**PROBLEM DESCRIPTION**
Establish how many lines in the records below include the word "Rendered"; respond with that number only.
[DATA PROVIDED — start]
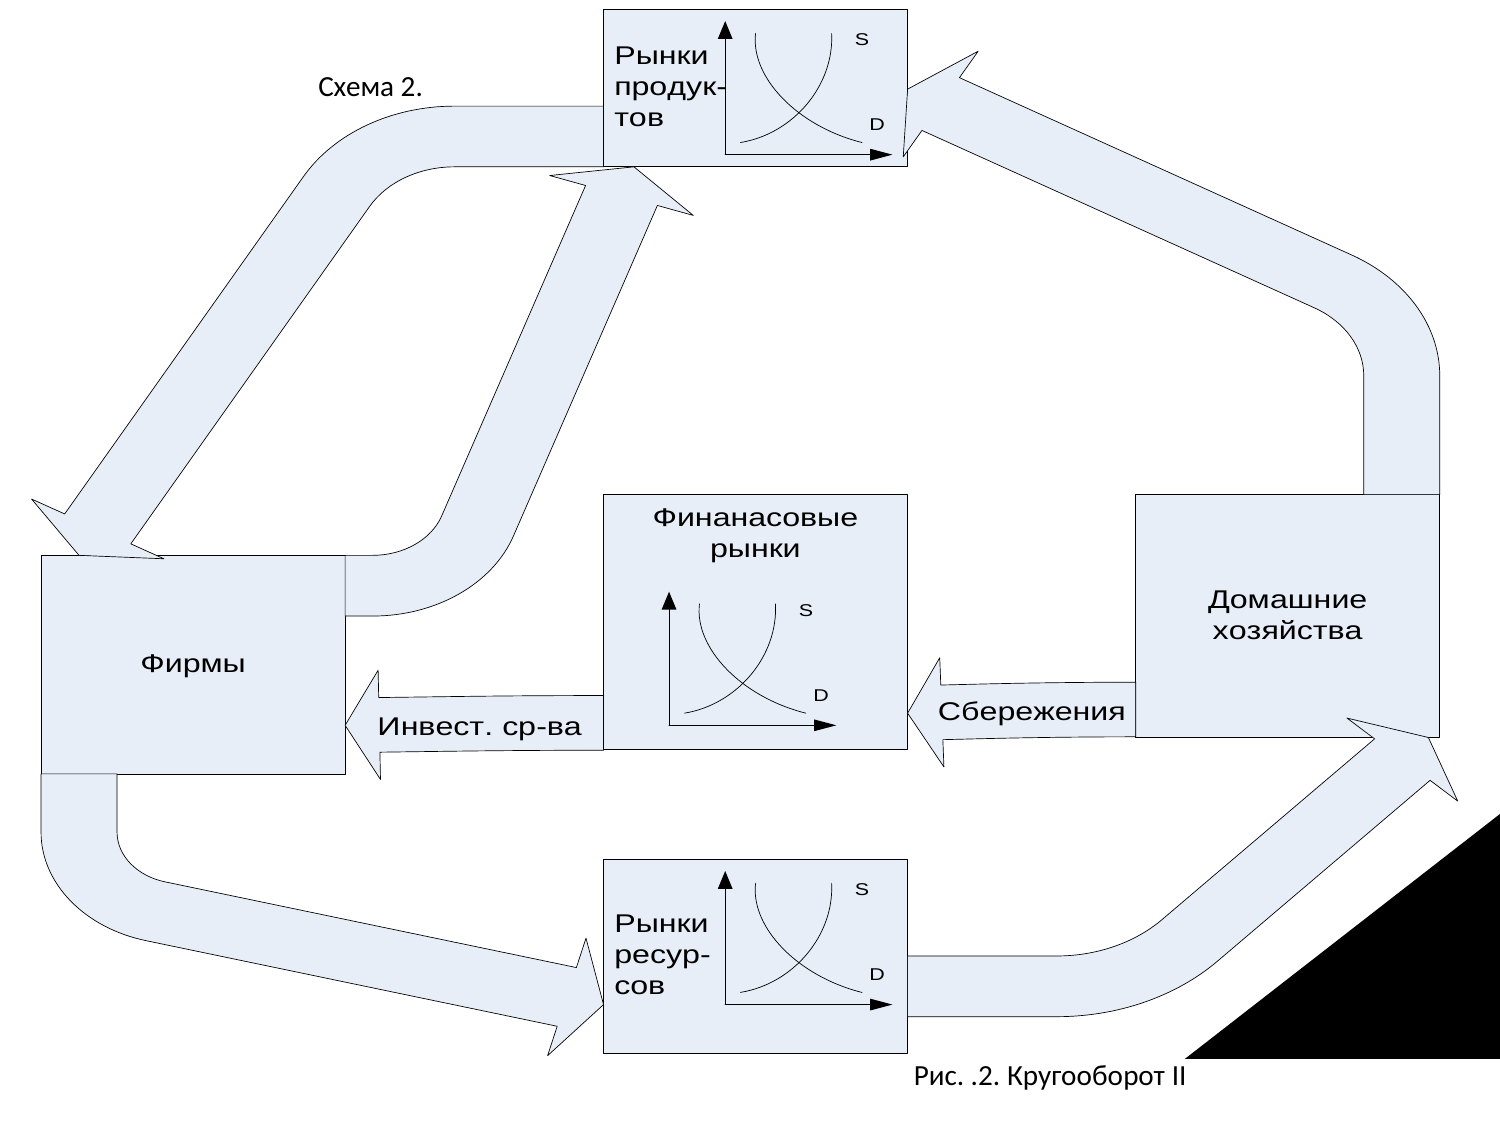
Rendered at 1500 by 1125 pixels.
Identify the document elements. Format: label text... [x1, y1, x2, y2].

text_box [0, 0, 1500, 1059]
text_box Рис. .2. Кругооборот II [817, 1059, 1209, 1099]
[DATA PROVIDED — finish]
[DATA PROVIDED — start]
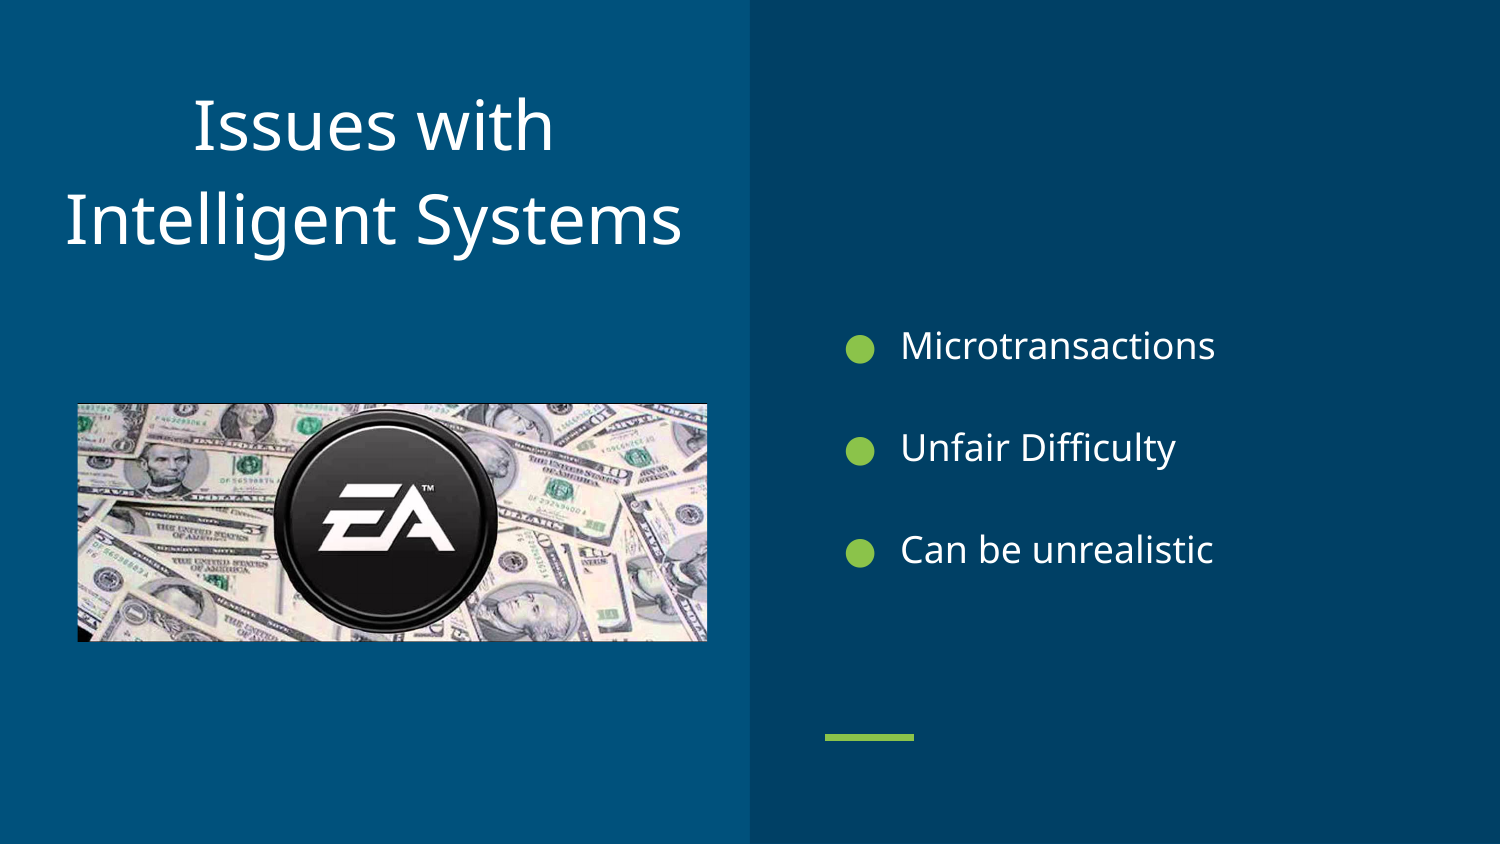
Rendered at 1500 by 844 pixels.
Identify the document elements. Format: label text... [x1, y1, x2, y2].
[DATA PROVIDED — finish]
**RESULT**
2